NotYetClassifiedElement

The NotYetClassifiedElement class represents an element whose type

ErrorWhileProcessingElement

The ErrorWhileProcessingElement class represents an element that could

IrrelevantElement

The IrrelevantElement class identifies elements in the parsed HTML that do not

PageNumberElement

The PageNumberElement class represents a page number within a document.

PageHeaderElement

The PageHeaderElement class represents a page header within a document.

EmptyElement

The EmptyElement class represents an HTML element that does not contain any content.

IntroductorySectionElement

The IntroductorySectionElement class represents elements that are part of the

TextElement

The TextElement class represents a standard text paragraph within a document.

SupplementaryText

The SupplementaryText class captures various types of supplementary text

ImageElement

The ImageElement class represents a standard image within a document.

Module Contents

class sec_parser.semantic_elements.semantic_elements.NotYetClassifiedElement(html_tag: sec_parser.processing_engine.html_tag.HtmlTag, *, processing_log: sec_parser.processing_engine.processing_log.ProcessingLog | None = None, log_origin: sec_parser.processing_engine.processing_log.LogItemOrigin | None = None)

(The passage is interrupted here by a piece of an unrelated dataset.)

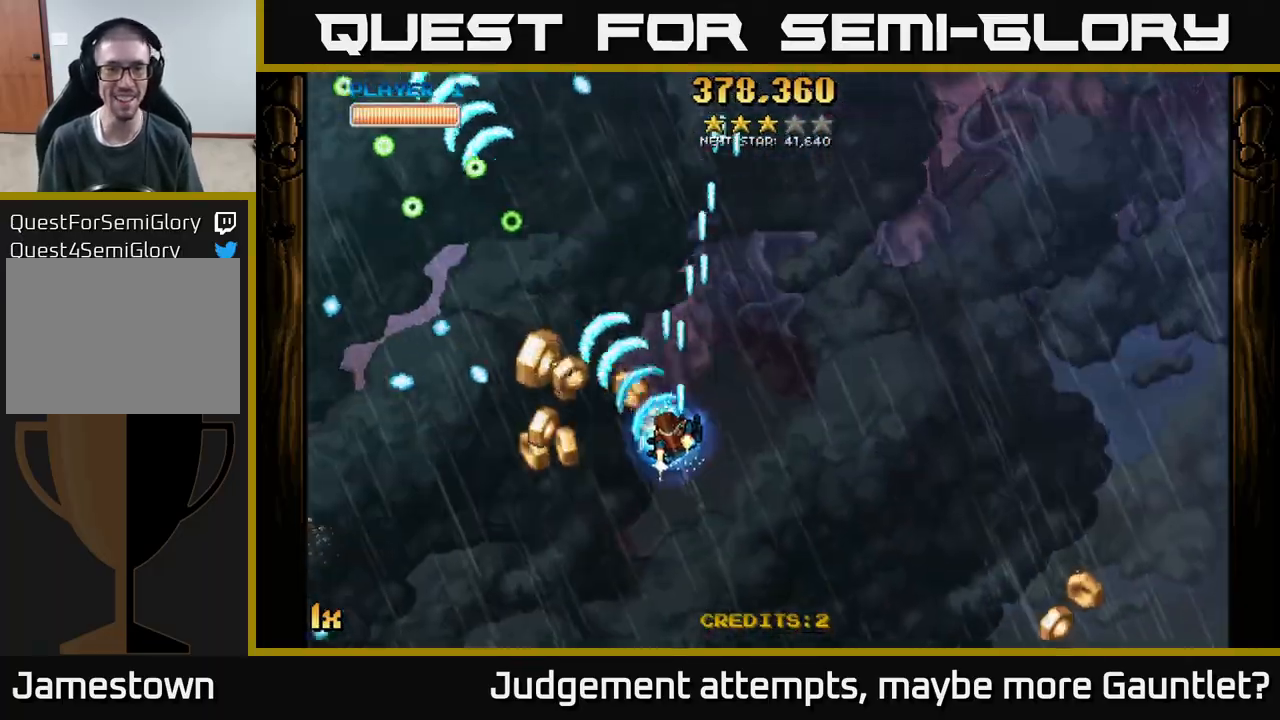
{"buttons": ["A"], "left_stick": "down-right", "events": [[333, "left_stick", "down-right"]]}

Bases: sec_parser.semantic_elements.abstract_semantic_element.AbstractSemanticElement

The NotYetClassifiedElement class represents an element whose type has not yet been determined. The parsing process aims to classify all instances of this class into more specific subclasses of AbstractSemanticElement.

class sec_parser.semantic_elements.semantic_elements.ErrorWhileProcessingElement(html_tag: sec_parser.processing_engine.html_tag.HtmlTag, error: Exception, *, processing_log: sec_parser.processing_engine.processing_log.ProcessingLog | None = None, log_origin: sec_parser.processing_engine.processing_log.LogItemOrigin | None = None)

Bases: sec_parser.semantic_elements.abstract_semantic_element.AbstractSemanticElement

The ErrorWhileProcessingElement class represents an element that could not be processed due to an error. This class is used to handle exceptions and errors during the parsing process.

error
classmethod create_from_element(source: sec_parser.semantic_elements.abstract_semantic_element.AbstractSemanticElement, log_origin: sec_parser.processing_engine.processing_log.LogItemOrigin, *, error: Exception | None = None) sec_parser.semantic_elements.abstract_semantic_element.AbstractSemanticElement

Convert the semantic element into another semantic element type.

class sec_parser.semantic_elements.semantic_elements.IrrelevantElement(html_tag: sec_parser.processing_engine.html_tag.HtmlTag, *, processing_log: sec_parser.processing_engine.processing_log.ProcessingLog | None = None, log_origin: sec_parser.processing_engine.processing_log.LogItemOrigin | None = None)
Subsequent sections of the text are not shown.